IMPORTANCE Our study demonstrates the antimicrobial and anti-inflammatory effects of the combination of DMSO and PEG400 against Pseudomonas aeruginosa in vitro and in vivo in a murine infection model of heightened intestinal permeability. The aim of this study is to draw attention to the appropriate selection of solvents for difficult-to-solubilize anti-infective compounds, to avoid interference with the assay or system tested. This is an extremely important consideration, since potential antimicrobial and anti-inflammatory effects of the solvent vehicle are detrimental to research studies on the efficacy of new anti-infective agents, given that the vehicle effect can mask the effect of the tested compounds. Our results can therefore be of great value to the scientific community, as they can guide researchers in the future to avoid this significant pitfall that can cost substantial amounts of money and valuable time during investigations of the effects of novel, difficult-to-solubilize antimicrobial compounds.

KEYWORDS: DMSO, PEG, PEG400, excipient, Pseudomonas aeruginosa, intestinal permeability, intestinal inflammation, virulence, antivirulence

INTRODUCTION

Dimethyl sulfoxide (DMSO) and polyethylene glycols (PEGs) have long been used as versatile excipients in the formulation of pharmaceutical agents (1) (https://www.accessdata.fda.gov/scripts/cder/iig/index.cfm?event=BasicSearch.page, search for inactive ingredient name: dimethyl sulfoxide; polyethylene glycol). They have frequently been used to improve the solubility of compounds that are difficult to solubilize in water or aqueous solvents (24). Even though seemingly alluring for solubility purposes, these agents individually have been shown to possess antimicrobial (410) (https://www.dmso.org/articles/information/herschler.htm) and anti-inflammatory properties (6, 11, 12).

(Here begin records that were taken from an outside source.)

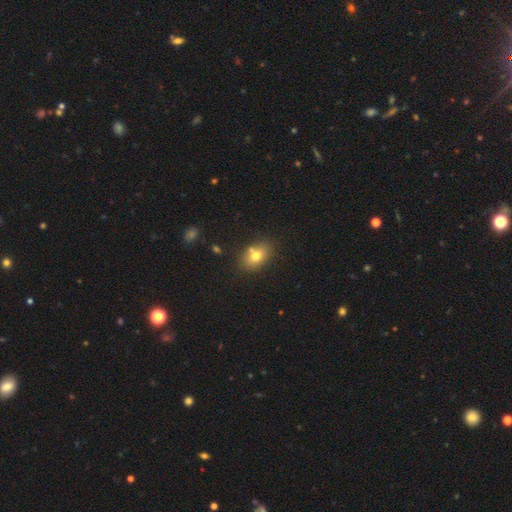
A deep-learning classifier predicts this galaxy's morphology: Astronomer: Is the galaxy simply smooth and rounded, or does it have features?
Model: smooth — 74%.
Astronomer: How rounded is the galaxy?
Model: in between — 76%.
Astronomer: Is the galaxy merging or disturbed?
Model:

More specifically, DMSO has been suggested to exert its antimicrobial effects as a result of bacterial membrane penetration and perturbation (13, 14), while PEGs are thought to lead to bacterial cell clumps and microbial morphological alterations that eventually lead to bacterial killing (7). This profile might make them less favorable when used as excipients of new compounds that need to be tested for their antimicrobial efficacy. This problem becomes even more prevalent if the tested compound is expected to affect bacterial virulence without exhibiting bactericidal or bacteriostatic properties. Solubilizing such compounds in DMSO or PEGs could significantly compromise the anti-virulent compounds’ efficacy testing.

Our group has developed a new family of antimicrobial compounds against Pseudomonas aeruginosa (PA) that target bacterial virulence (1519). To solubilize these novel compounds, we used a combination of DMSO and PEG400 to assess their effects in a clinically relevant murine PA infection model. This combination of excipients was chosen over a number of other options because it provided the best solubility for our compounds. The DMSO-PEG400 combination in the vehicle control group revealed an auspicious role in host intestinal permeability, intestinal inflammation, and systemic bacterial dissemination. Here, we aimed to demonstrate the DMSO-PEG400 antimicrobial and anti-inflammatory effects in vivo and draw attention to the appropriate selection of solvents for difficult-to-solubilize anti-infective compounds to avoid interference with the assay or system tested.

METHODS AND RESULTS

Effect of DMSO-PEG400 on bacterial growth in vitro.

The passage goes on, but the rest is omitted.